His comments also capture a generational tension that extends beyond one campus. Baker repeats a line he says is common among young people in that world: that it may now be easier to raise startup money than to get an internship. Whether intended as irony or diagnosis, the remark reflects a system in which prestige, capital access, and career acceleration can become detached from ordinary institutional pathways.
Why Baker’s story resonates beyond Stanford
The appeal of Baker’s work is not only that it led to a high-profile resignation. It is that his experience compresses several contemporary anxieties into one narrative. Universities are under pressure to commercialize research. Startup culture continues to shape elite education. Scientific credibility is increasingly contested in public. And student journalists, often underestimated, can still expose failures that professional institutions miss or avoid.
Baker’s rise also says something about the modern information ecosystem. A student reporter could start with obscure online commentary from researchers, follow the evidence, withstand institutional resistance, and trigger consequences at the highest level of university leadership. That is a reminder that accountability journalism now often begins in dispersed digital spaces long before major institutions act.
At the same time, the story is not simply a triumph narrative. It raises uncomfortable questions for academic leadership across the United States. If one of the country’s most prestigious universities could be drawn into a crisis involving research integrity, governance, and financial entanglements, other institutions will face pressure to examine their own safeguards. That includes who conducts investigations, what conflicts are tolerated, and whether reputational management can overwhelm independent review.
Graduation, publication, and a durable warning
Baker is graduating just as his book is being published, with strong early interest and a film option already tied to his earlier reporting. Those markers signal that his Stanford years are being converted into a larger public narrative. But the more lasting significance may be simpler. Baker’s reporting suggests that the institutions most associated with innovation can also become unusually vulnerable to self-protective behavior when prestige and money converge.

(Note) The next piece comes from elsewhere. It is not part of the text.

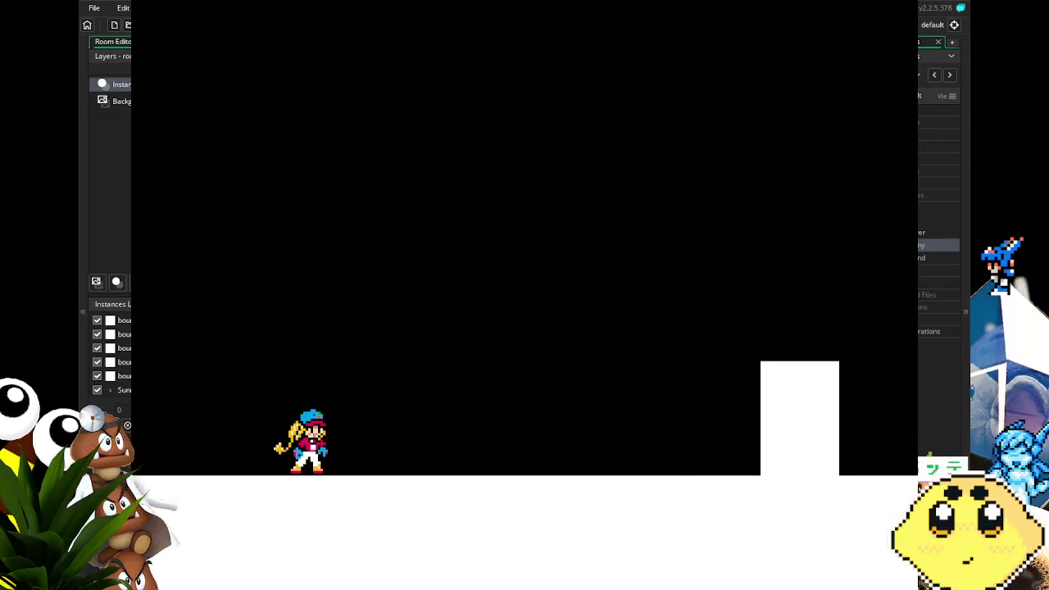
{"action": "key", "text": "Escape"}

For readers outside academia, the Stanford story matters because universities help shape not only science and education, but also the leadership class of the technology economy. When oversight weakens in those settings, the effects can travel outward into research, investment, public trust, and the norms of the industries they supply.
Baker’s parting message is therefore less about one fallen president than about a culture. His work argues that the same machinery that celebrates disruption can become resistant to scrutiny when scrutiny threatens the network itself. That is a difficult claim for Stanford and Silicon Valley alike. It is also the reason his reporting continues to resonate after the initial scandal has passed.